Owen Jarus, LiveScience Contributor
Date: 21 December 2011 Time: 11:37 AM ET
A fiery ancient curse inscribed on two sides of a thin lead tablet was meant to afflict, not a king or pharaoh, but a simple greengrocer selling fruits and vegetables some 1,700 years ago in the city of Antioch, researchers find.
Written in Greek, the tablet holding the curse was dropped into a well in Antioch, then one of the Roman Empire's biggest cities in the East, today part of southeast Turkey, near the border with Syria.
The curse calls upon Iao, the Greek name for Yahweh, the god of the Old Testament, to afflict a man named Babylas who is identified as being a greengrocer. The tablet lists his mother's name as Dionysia, "also known as Hesykhia" it reads. The text was translated by Alexander Hollmann of the University of Washington.
The artifact, which is now in the Princeton University Art Museum, was discovered in the 1930s by an archaeological team but had not previously been fully translated. The translation is detailed in the most recent edition of the journal Zeitschrift für Papyrologie und Epigraphik.
Reading a Curse
"O thunder-and-lightning-hurling Iao, strike, bind, bind together Babylas the greengrocer," reads the beginning of one side of the curse tablet. "As you struck the chariot of Pharaoh, so strike his [Babylas'] offensiveness."
Hollmann told LiveScience that he has seen curses directed against gladiators and charioteers, among other occupations, but never a greengrocer. "There are other people who are named by occupation in some of the curse tablets, but I haven't come across a greengrocer before," he said.
The person giving the curse isn't named, so scientists can only speculate as to what his motives were. "There are curses that relate to love affairs," Hollmann said. However, "this one doesn't have that kind of language."
It's possible the curse was the result of a business rivalry or dealing of some sort. "It's not a bad suggestion that it could be business related or trade related," said Hollmann, adding that the person doing the cursing could have been a greengrocer himself. If that's the case it would suggest that vegetable selling in the ancient world could be deeply competitive. "With any kind of tradesman they have their turf, they have their territory, they're susceptible to business rivalry.”
The name Babylas, used by a third-century Bishop of Antioch who was killed for his Christian beliefs, suggests the greengrocer may have been a Christian. "There is a very important Bishop of Antioch called Babylas who was one of the early martyrs," Hollmann said.

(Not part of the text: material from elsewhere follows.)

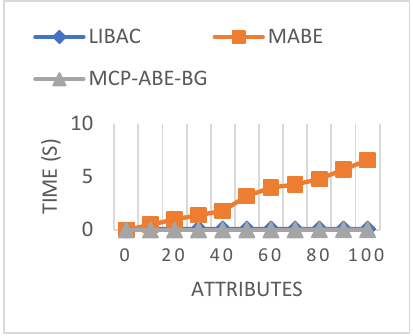
Figure 8. Decryption time.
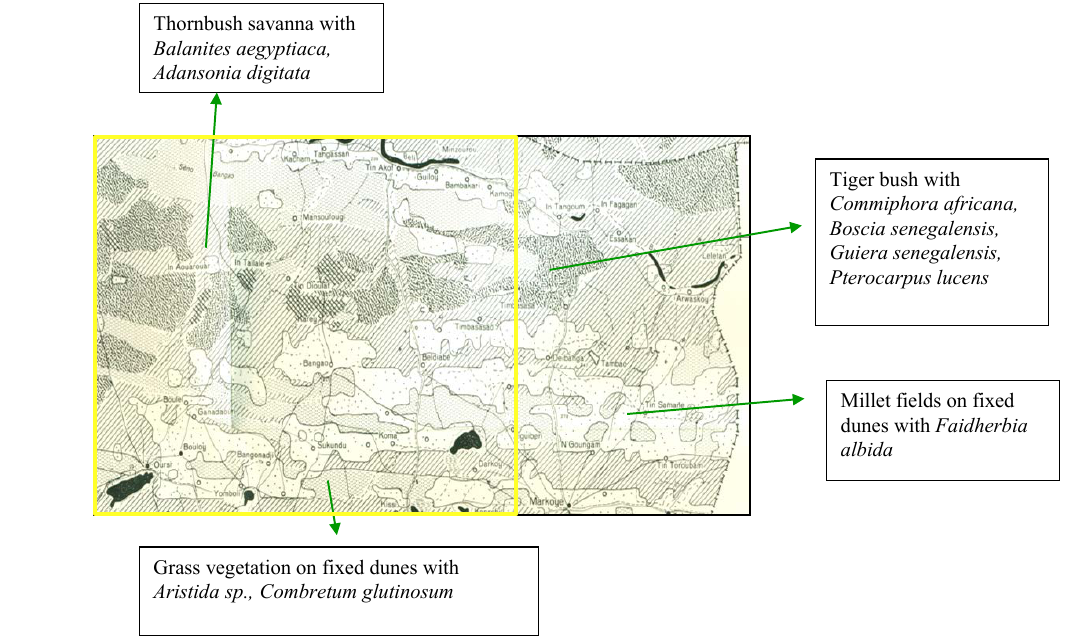
Figure 6. Vegetation and land use in the north-east of Upper Volta and lower Gourma, Mali in 1976–1977; modified after Krings (1980). The box shows the position of the satellite image section (see Fig.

The use of Old Testament biblical metaphors initially suggested to Hollmann the curse-writer was Jewish. After studying other ancient magical spells that use the metaphors, he realized that this may not be the case.
"I don't think there's necessarily any connection with the Jewish community," he said. "Greek and Roman magic did incorporate Jewish texts sometimes without understanding them very well."
In addition to the use of Iao (Yahweh), and reference to the story of the Exodus, the curse tablet also mentions the story of Egypt's firstborn.
"O thunder—and-lightning-hurling Iao, as you cut down the firstborn of Egypt, cut down his [livestock?] as much as..." (The next part is lost.)
"It could simply be that this [the Old Testament] is a powerful text, and magic likes to deal with powerful texts and powerful names," Hollmann said. "That's what makes magic work or make[s] people think it works."
******************************************Whoever made this curse, he or she appears to have been someone rather well versed in the Pentatuch - and much more. Not many people knew then, and most people still don't know now, that Yahweh started life as a storm god -- thus his control over thunder and lightning. (Don't forget the infamous flood caused by him, either). Were scribes employed to write down custom-made curses for people? Or were generic curses purchased, rather as we purchase greeting cards today? Were any of the writer Jews? So-called "St." Paul was said to have preached in Antioch, so there must have been a fledgling community there of Christianized Jews during the later part of the 1st century CE.